I took off running, calling out to her that the last one to the slide has to buy us both milkshakes. At first I ran slow, but when she quickly caught up to me, I ran faster and beat her yet again in our race. "I win. I like strawberry milkshakes, by the way." I smirk as she rolls her eyes at me and climbs to the top of the slide.

I watch her as she sits at the top and though she's trying to hide it, I can see the hurt and disappointment in her eyes and in the way she's keeping her distance from me and avoiding eye contact.

I didn't mean to hurt her, I never wanted to hurt her. I just don't know what to do or how I'm feeling. I've never felt this at ease and free with someone before and I'm afraid I'm becoming too dependent on it. Kylie makes all the bad fade away and everything lights up when I'm around, she makes me feel like a normal teenager for once in my life and I'm afraid to lose that.

If she finds out the truth about me though, I could potentially lose so much more than her - I could lose my sister and my home. I could lose everything, I don't know how Kylie would react. She could call Child Protective Services for all I know.

So when Kylie slid down the slide and I caught her between my arms, our bodies and faces so close we were almost touching, I pulled away and challenged her to a re match instead of closing the distance like I wanted to do. 

I should have kissed her that night, I know that now. But back then, I had no idea I would miss the sound of her laugh and her voice. I didn't know her face would haunt me in my sleep, reminding me of the mistake I made. How was I supposed to know that I would reach for my phone and want to text her every day, all day. How was I supposed to know that this girl changed my life in so many ways in just a few short months?

The next day, I took Lexy back. I apologized for whatever broke us up, even though I know it wasn't my fault and I didn't speak to Kylie again until the first day of our senior year.

Being with Lexy was safe and familiar, there were no risks and no secrets.

There also were no sparks when we touched, shared interests, or excitement coursing through me at the sight of  text from her...

"What happened?" Ever wasn't even fully in the car yet and she could tell by the confused and hurt expression on my face that something had just happened.

I ran my hands through my hair again, something I've been doing every few minutes since Kylie slammed her bedroom door in my face and told me to leave.  I replay the whole thing over and over in my head trying to figure out what happened, what went wrong, but every time I come up with nothing. "I don't know what happened." 

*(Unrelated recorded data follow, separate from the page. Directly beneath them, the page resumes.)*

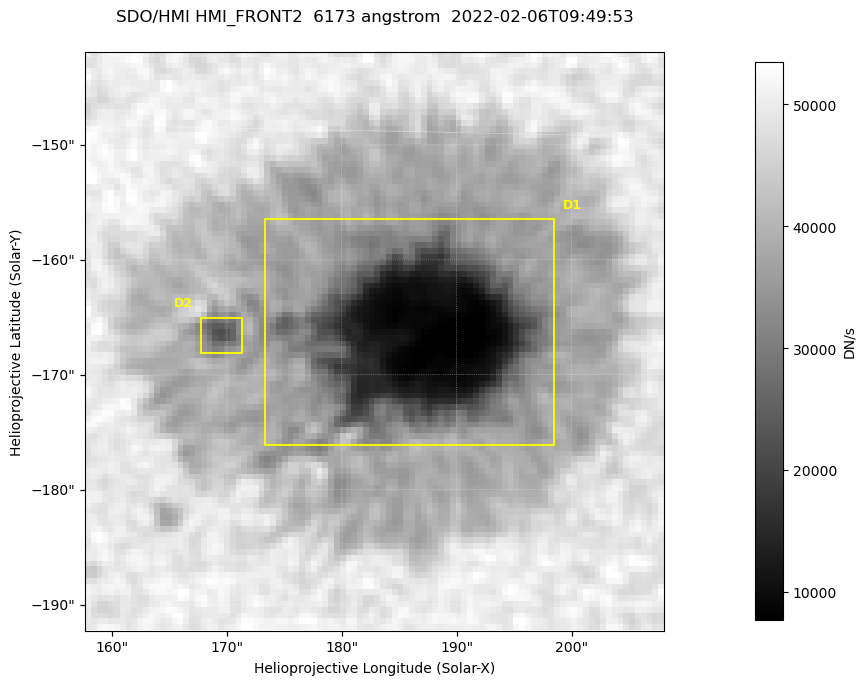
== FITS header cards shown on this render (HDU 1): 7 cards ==
TELESCOP= 'SDO/HMI '           / Telescope
INSTRUME= 'HMI_FRONT2'         / For HMI: HMI_SIDE1, HMI_FRONT2, or HMI_COMBINED
WAVELNTH=                6173. / [angstrom] Wavelength
DATE-OBS= '2022-02-06T09:49:53.700' / [ISO] Observation date {DATE__OBS}
CTYPE1  = 'HPLN-TAN'           / CTYPE1: HPLN
CTYPE2  = 'HPLT-TAN'           / CTYPE2: HPLT
BUNIT   = 'DN/s    '           / Physical Units

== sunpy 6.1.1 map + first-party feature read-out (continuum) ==
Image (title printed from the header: SDO/HMI HMI_FRONT2  6173 angstrom  2022-02-06T09:49:53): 100 x 100 px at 0.504 arcsec/px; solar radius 973 arcsec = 1930 px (partial field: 0.1% of the solar disc is inside the frame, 100% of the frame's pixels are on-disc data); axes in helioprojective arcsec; data unit DN/s (BUNIT, on the colour bar)
Orientation: roll -0.0703 deg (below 1 deg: not rotated)
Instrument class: CONTINUUM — white-light / continuum photospheric image (CONTENT/OBS_TYPE)
Dark features (sunspots / pores): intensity divided by the frame's on-disc median (partial field: no limb-darkening profile); reference = the frame's on-disc median (the 8%-of-disc-diameter window exceeds this field); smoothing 3 px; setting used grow <= 0.75, no closing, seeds <= 0.75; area >= 9 px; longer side >= 3 px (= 1.5 arcsec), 3 px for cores <= 0.7; partial field; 2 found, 2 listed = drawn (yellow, D1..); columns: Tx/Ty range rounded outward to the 2 arcsec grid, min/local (2 s.f., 1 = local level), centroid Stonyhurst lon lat
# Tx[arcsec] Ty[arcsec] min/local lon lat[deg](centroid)
D1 172..200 -176..-156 0.15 +11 -16
D2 168..172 -168..-164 0.54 +10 -16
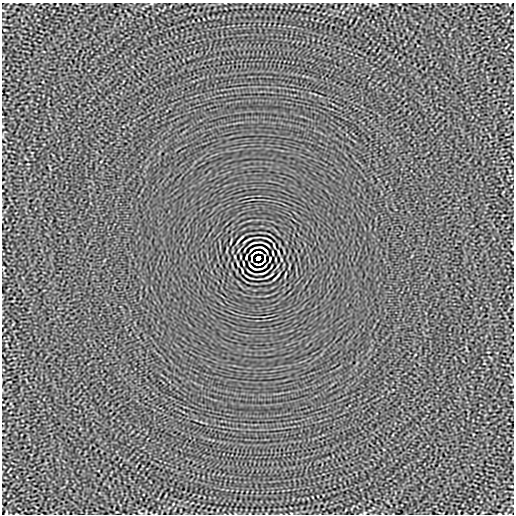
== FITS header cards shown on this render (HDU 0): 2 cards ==
NAXIS1  =                  512
NAXIS2  =                  512

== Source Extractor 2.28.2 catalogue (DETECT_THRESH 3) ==
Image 512 x 512 px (HDU 0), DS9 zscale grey, 1 PNG px = 1 image px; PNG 516 x 516 px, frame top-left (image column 1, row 512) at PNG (2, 3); no overlay
Background -9.86e-06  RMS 0.0015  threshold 0.00448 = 3 sigma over >= 5 px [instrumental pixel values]
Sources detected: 14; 4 with non-positive FLUX_AUTO (blend fragments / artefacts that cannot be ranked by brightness) are not listed; the other 10 listed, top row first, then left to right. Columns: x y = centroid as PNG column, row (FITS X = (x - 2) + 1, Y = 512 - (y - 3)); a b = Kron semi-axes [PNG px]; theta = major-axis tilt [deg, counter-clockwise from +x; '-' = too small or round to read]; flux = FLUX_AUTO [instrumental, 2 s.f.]
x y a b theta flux
251 250 3 2 - 0.078
251 256 4 2 - 0.035
264 256 4 2 - 0.059
246 257 4 2 - 0.1
258 258 4 4 - 3.6
270 259 4 2 - 0.1
252 260 4 2 - 0.059
265 260 4 2 - 0.035
265 266 3 2 - 0.078
6 513 3 2 - 0.07
At the frame edge (FLAGS 8, measured only in part): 1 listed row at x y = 6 513
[4 non-positive-flux detections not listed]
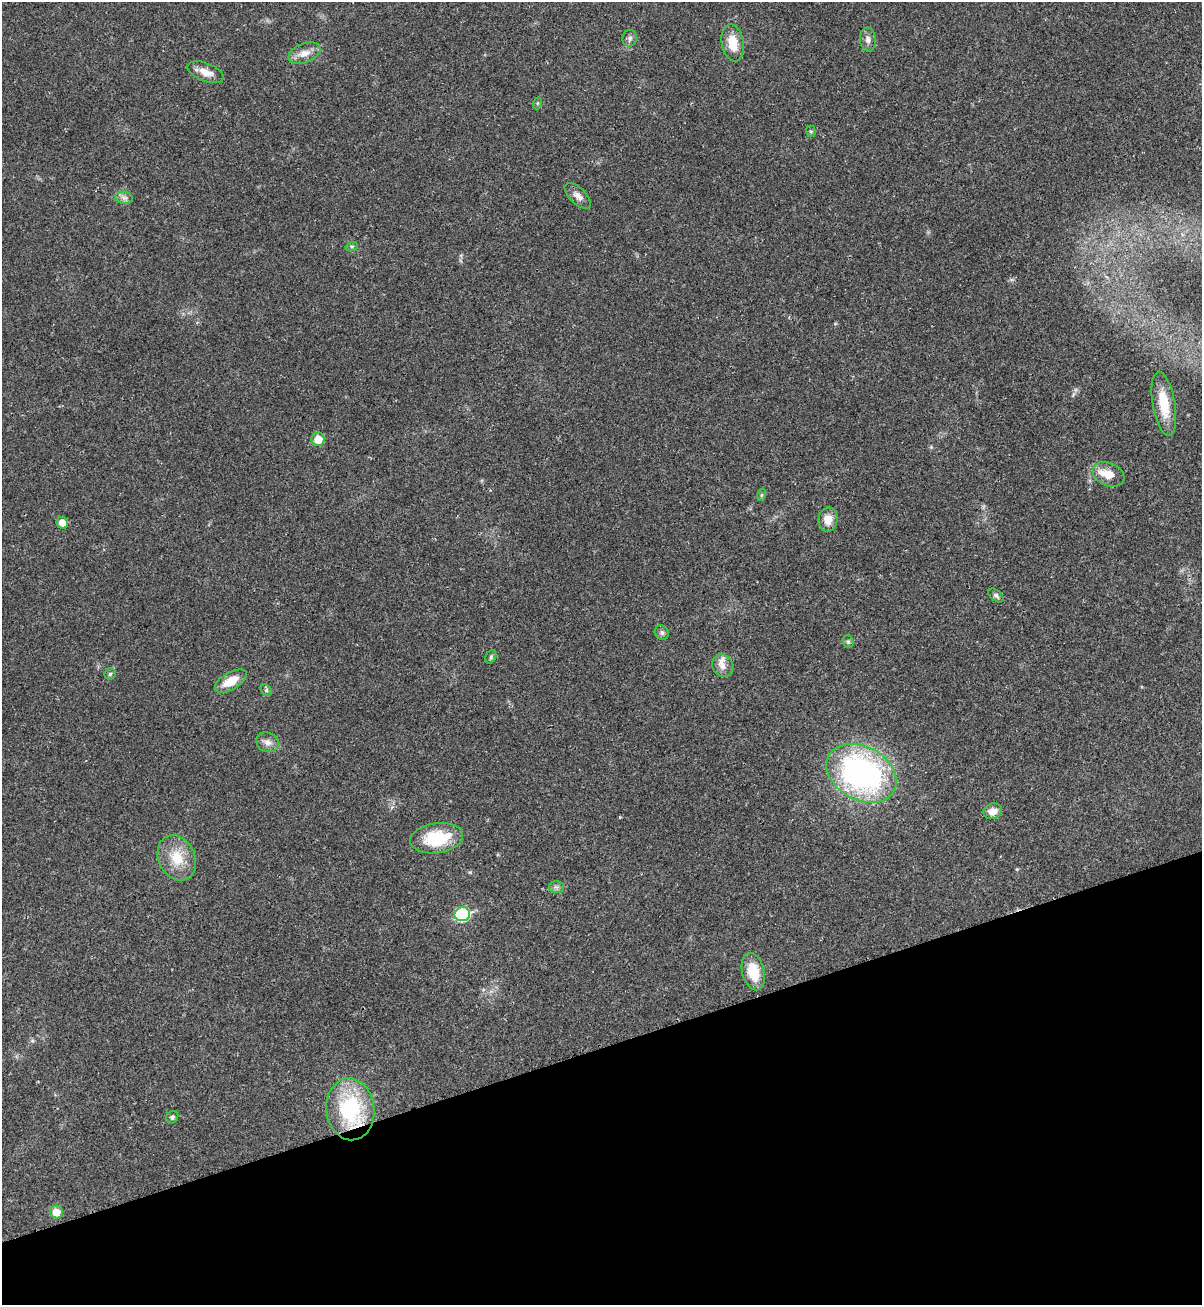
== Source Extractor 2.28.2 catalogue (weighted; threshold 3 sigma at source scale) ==
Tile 14 of 4 x 4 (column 2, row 4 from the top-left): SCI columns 1401-2600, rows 36-1338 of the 5295 x 5264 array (HDU 1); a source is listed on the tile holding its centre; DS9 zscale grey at full resolution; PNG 1204 x 1307 px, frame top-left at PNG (2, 2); each listed source drawn as its Kron ellipse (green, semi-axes under 4 px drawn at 4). Shown black and unused: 20% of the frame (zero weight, under 2 of 3 exposures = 2% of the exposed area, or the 3 px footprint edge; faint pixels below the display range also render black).
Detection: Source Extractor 2.28.2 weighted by HDU 2 'WHT'; one run over the whole footprint, this tile lists its part. Background 0.0204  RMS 0.0038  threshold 0.0172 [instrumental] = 3 sigma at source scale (4.5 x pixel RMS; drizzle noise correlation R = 1.50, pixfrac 1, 0.05/0.05 arcsec/px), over >= 5 px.
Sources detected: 37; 2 inside a brighter listed object's ellipse — not listed separately; the other 35 listed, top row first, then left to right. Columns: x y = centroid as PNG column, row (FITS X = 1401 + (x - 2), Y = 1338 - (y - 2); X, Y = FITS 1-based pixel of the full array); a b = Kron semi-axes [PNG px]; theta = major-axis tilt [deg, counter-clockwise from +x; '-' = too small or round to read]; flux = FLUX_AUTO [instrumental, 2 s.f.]
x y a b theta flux
630 38 8 7 - 1.1
868 40 12 8 -86 1.8
733 43 19 11 -79 7.5
304 53 17 9 21 3.7
206 72 19 9 -21 4.2
538 103 6 4 71 0.49
811 131 6 4 -70 0.67
578 196 16 8 -44 2.4
124 198 9 6 -7 1.3
352 246 6 4 18 0.54
1164 404 32 11 -80 11
318 439 6 6 - 6
1109 474 16 11 -24 4.9
761 495 6 4 71 0.49
828 519 12 9 82 4.4
62 523 6 5 - 4.1
996 595 9 5 -38 0.97
662 633 7 6 - 1.1
848 642 6 5 - 0.64
491 657 7 5 61 0.65
723 666 11 10 - 2.6
110 674 5 5 - 0.66
231 681 18 8 31 6.5
266 690 6 5 - 0.64
267 742 11 9 -21 2.3
861 773 37 26 -28 99
993 811 9 7 16 3.3
437 838 27 15 8 19
177 858 24 18 -65 9.8
557 887 7 6 - 0.98
462 914 8 7 - 37
753 972 19 11 -76 9.7
350 1109 31 24 -83 34
172 1117 7 5 53 0.74
56 1212 6 6 - 5.1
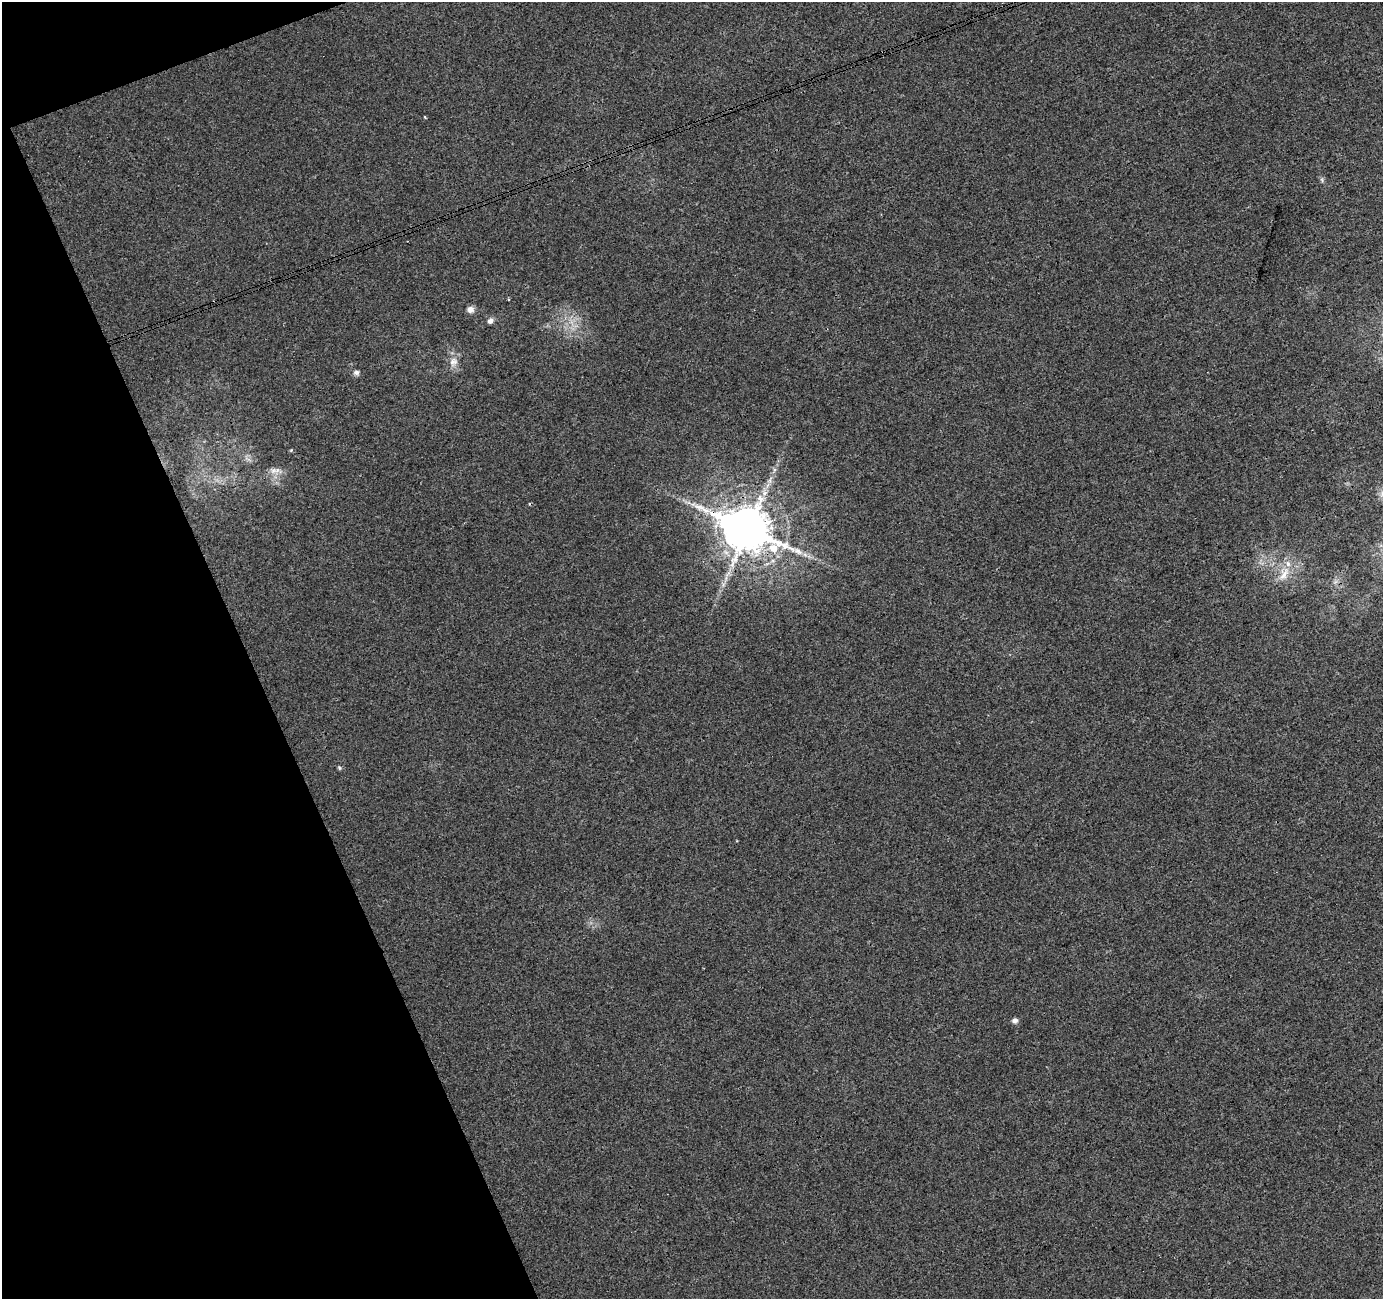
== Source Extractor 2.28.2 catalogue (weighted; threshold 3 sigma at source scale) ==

Ever clicks her seat belt and turns towards me, taking in my bewildered state. "Did something happen with Kylie? Did you mess it up?"

"No!" I shout, tugging at my hair again as I think back to what I could have done or said in those few minutes to change everything so drastically. "I didn't do anything. I don't think..." 

"Walk me through it." I look over at my ten year old sister who is too mature for her age, due to the life she's had to live. Sometimes, in moments like these, I forget just how young she is. Her eyes are soft and patient as she waits for me to tell her what happened with Kylie, and I know that even when we have no one else, Ever and I will always have each other.